Use of Higher Mammals in Research

Almost 85% of the animals used for medical, veterinary and basic research across Europe, covered legally by the EU Directive 2010/63/EU, are mammals. Additional, legally regulated animal models include fish, birds, amphibians and reptiles. This position paper discusses how the research community should meet the needs of higher mammals used for basic and applied research. Of the total number of animals used for research in the EU in 2008 (most recent statistics), 79.4% were rodents (primarily mice [59.3%] and rats [17.7%]). The majority of the other mammals were rabbits and pigs. Cats, dogs, non-human primates, equids and horses accounted together for less than 0.4% of all animals - see http://ec.europa.eu/environment/chemicals/lab_animals/pdf/sec_2010_1107.pdf

The role of mammals in research:

The history of medical and veterinary research shows that using mammals has been essential for many important medical breakthroughs as illustrated by few select examples:

  • Mice and higher mammals played a key role in the development of the breast cancer drug Herceptin, which is based on a humanised mouse protein.
  • Higher mammals, in particular non-human primates have played a critical role in understanding many aspects of biology relevant to human physiology and disease, from the Rhesus factor in blood to the development of Deep Brain Stimulation, a treatment strategy for Parkinson's disease and dystonia.
  • Rabbits, dogs and cows were necessary for developing the human papillomavirus (HPV) vaccine, which is very effective in reducing incidents of cervical cancer in women.

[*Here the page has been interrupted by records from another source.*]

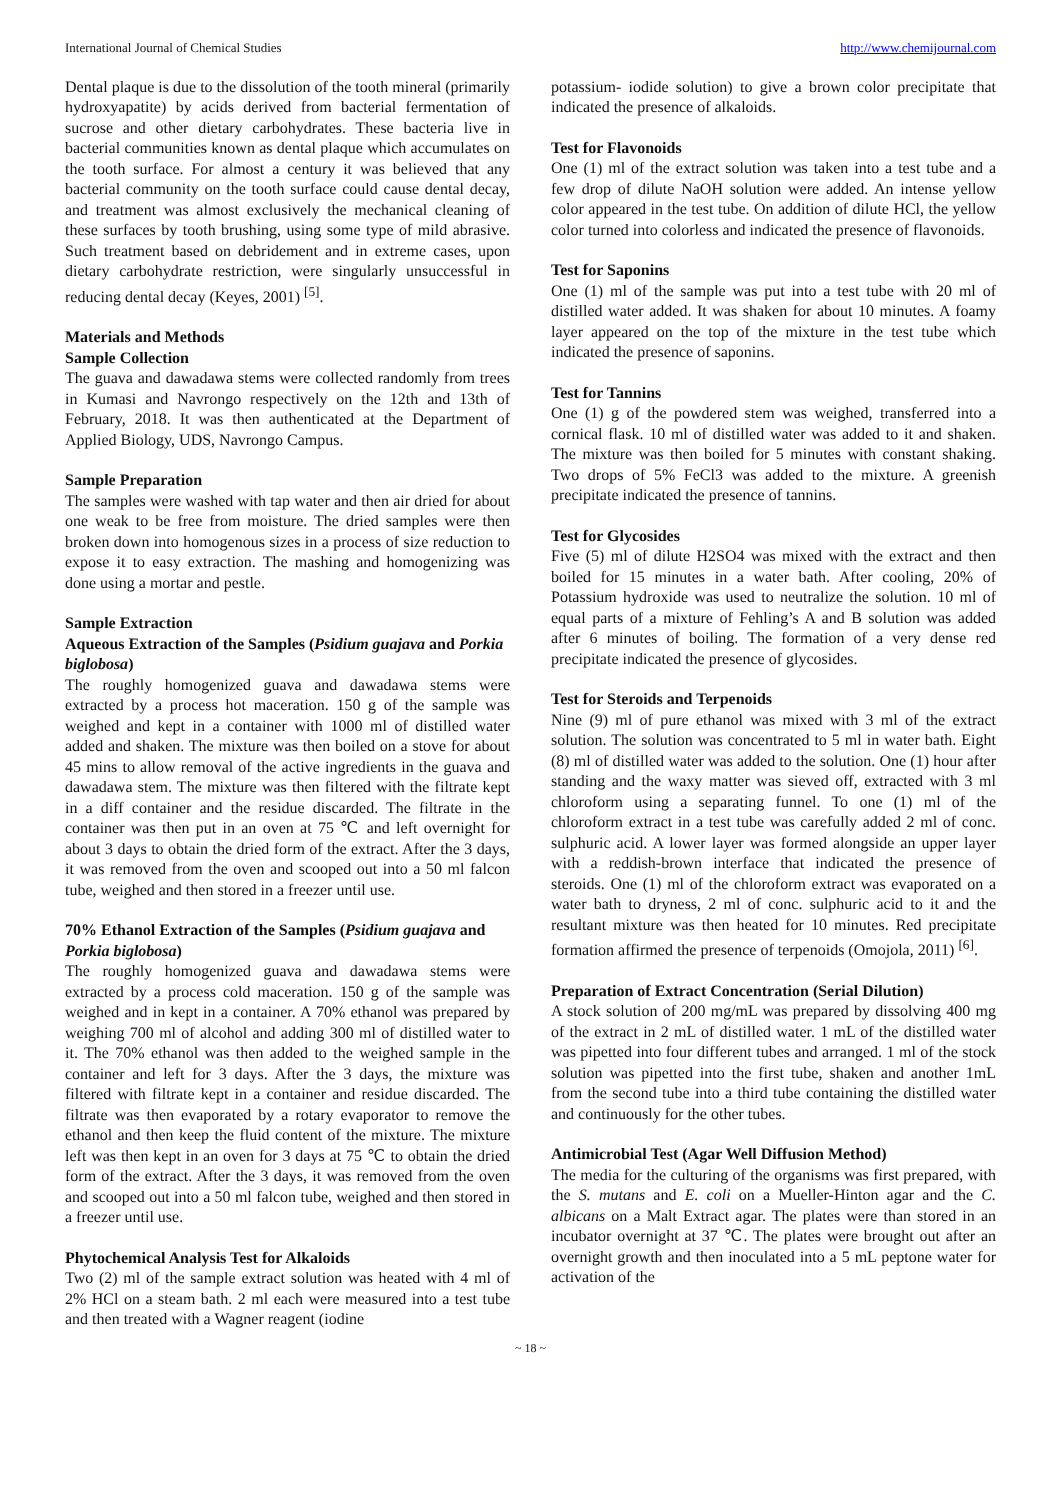International Journal of Chemical Studies http://www.chemijournal.com
Dental plaque is due to the dissolution of the tooth mineral (primarily hydroxyapatite) by acids derived from bacterial fermentation of sucrose and other dietary carbohydrates. These bacteria live in bacterial communities known as dental plaque which accumulates on the tooth surface. For almost a century it was believed that any bacterial community on the tooth surface could cause dental decay, and treatment was almost exclusively the mechanical cleaning of these surfaces by tooth brushing, using some type of mild abrasive. Such treatment based on debridement and in extreme cases, upon dietary carbohydrate restriction, were singularly unsuccessful in reducing dental decay (Keyes, 2001) <sup>[5]</sup>.
Materials and Methods
Sample Collection
The guava and dawadawa stems were collected randomly from trees in Kumasi and Navrongo respectively on the 12th and 13th of February, 2018. It was then authenticated at the Department of Applied Biology, UDS, Navrongo Campus.
Sample Preparation
The samples were washed with tap water and then air dried for about one weak to be free from moisture. The dried samples were then broken down into homogenous sizes in a process of size reduction to expose it to easy extraction. The mashing and homogenizing was done using a mortar and pestle.
Sample Extraction
Aqueous Extraction of the Samples (Psidium guajava and Porkia biglobosa)
The roughly homogenized guava and dawadawa stems were extracted by a process hot maceration. 150 g of the sample was weighed and kept in a container with 1000 ml of distilled water added and shaken. The mixture was then boiled on a stove for about 45 mins to allow removal of the active ingredients in the guava and dawadawa stem. The mixture was then filtered with the filtrate kept in a diff container and the residue discarded. The filtrate in the container was then put in an oven at 75 ℃ and left overnight for about 3 days to obtain the dried form of the extract. After the 3 days, it was removed from the oven and scooped out into a 50 ml falcon tube, weighed and then stored in a freezer until use.
70% Ethanol Extraction of the Samples (Psidium guajava and Porkia biglobosa)
The roughly homogenized guava and dawadawa stems were extracted by a process cold maceration. 150 g of the sample was weighed and in kept in a container. A 70% ethanol was prepared by weighing 700 ml of alcohol and adding 300 ml of distilled water to it. The 70% ethanol was then added to the weighed sample in the container and left for 3 days. After the 3 days, the mixture was filtered with filtrate kept in a container and residue discarded. The filtrate was then evaporated by a rotary evaporator to remove the ethanol and then keep the fluid content of the mixture. The mixture left was then kept in an oven for 3 days at 75 ℃ to obtain the dried form of the extract. After the 3 days, it was removed from the oven and scooped out into a 50 ml falcon tube, weighed and then stored in a freezer until use.
Phytochemical Analysis Test for Alkaloids
Two (2) ml of the sample extract solution was heated with 4 ml of 2% HCl on a steam bath. 2 ml each were measured into a test tube and then treated with a Wagner reagent (iodine
potassium- iodide solution) to give a brown color precipitate that indicated the presence of alkaloids.
Test for Flavonoids
One (1) ml of the extract solution was taken into a test tube and a few drop of dilute NaOH solution were added. An intense yellow color appeared in the test tube. On addition of dilute HCl, the yellow color turned into colorless and indicated the presence of flavonoids.
Test for Saponins
One (1) ml of the sample was put into a test tube with 20 ml of distilled water added. It was shaken for about 10 minutes. A foamy layer appeared on the top of the mixture in the test tube which indicated the presence of saponins.
Test for Tannins
One (1) g of the powdered stem was weighed, transferred into a cornical flask. 10 ml of distilled water was added to it and shaken. The mixture was then boiled for 5 minutes with constant shaking. Two drops of 5% FeCl3 was added to the mixture. A greenish precipitate indicated the presence of tannins.
Test for Glycosides
Five (5) ml of dilute H2SO4 was mixed with the extract and then boiled for 15 minutes in a water bath. After cooling, 20% of Potassium hydroxide was used to neutralize the solution. 10 ml of equal parts of a mixture of Fehling’s A and B solution was added after 6 minutes of boiling. The formation of a very dense red precipitate indicated the presence of glycosides.
Test for Steroids and Terpenoids
Nine (9) ml of pure ethanol was mixed with 3 ml of the extract solution. The solution was concentrated to 5 ml in water bath. Eight (8) ml of distilled water was added to the solution. One (1) hour after standing and the waxy matter was sieved off, extracted with 3 ml chloroform using a separating funnel. To one (1) ml of the chloroform extract in a test tube was carefully added 2 ml of conc. sulphuric acid. A lower layer was formed alongside an upper layer with a reddish-brown interface that indicated the presence of steroids. One (1) ml of the chloroform extract was evaporated on a water bath to dryness, 2 ml of conc. sulphuric acid to it and the resultant mixture was then heated for 10 minutes. Red precipitate formation affirmed the presence of terpenoids (Omojola, 2011) <sup>[6]</sup>.
Preparation of Extract Concentration (Serial Dilution)
A stock solution of 200 mg/mL was prepared by dissolving 400 mg of the extract in 2 mL of distilled water. 1 mL of the distilled water was pipetted into four different tubes and arranged. 1 ml of the stock solution was pipetted into the first tube, shaken and another 1mL from the second tube into a third tube containing the distilled water and continuously for the other tubes.
Antimicrobial Test (Agar Well Diffusion Method)
The media for the culturing of the organisms was first prepared, with the S. mutans and E. coli on a Mueller-Hinton agar and the C. albicans on a Malt Extract agar. The plates were than stored in an incubator overnight at 37 ℃. The plates were brought out after an overnight growth and then inoculated into a 5 mL peptone water for activation of the
~ 18 ~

Although the last hundred years have seen many medical breakthroughs, many more diseases remain incurable. For example, Alzheimer's and degenerative motor neuron diseases will become more prevalent as Europe's population continues to age. Research using mammalian species remains key to facing down some of these new challenges, which includes:

  • Research on rodents aimed at breaking down the tau protein tangles associated with Alzheimer's disease. Furthermore, genetically modified mice help scientists to gain insight into the basic mechanisms that underlie normal organ development and physiology and the fundamental causes and potential prevention of human diseases.
  • Non-human primates are also key models to study cognitive and fine-tuned motor abilities that are relevant for gaining insight into important human conditions such as neurodegenerative diseases, neural plasticity after damage to the nervous system, or the neural bases of the reward system and its pathologies, e.g. addiction.
  • Studies using non-human primates also provide novel insight into infectious diseases that continue to claim many human lives (e.g. tuberculosis, malaria and HIV).
  • Research on genetically modified pigs, another higher mammalian species, helps to understand and alleviate genetic and degenerative diseases such as Cystic Fibrosis and Duchene's muscular dystrophy.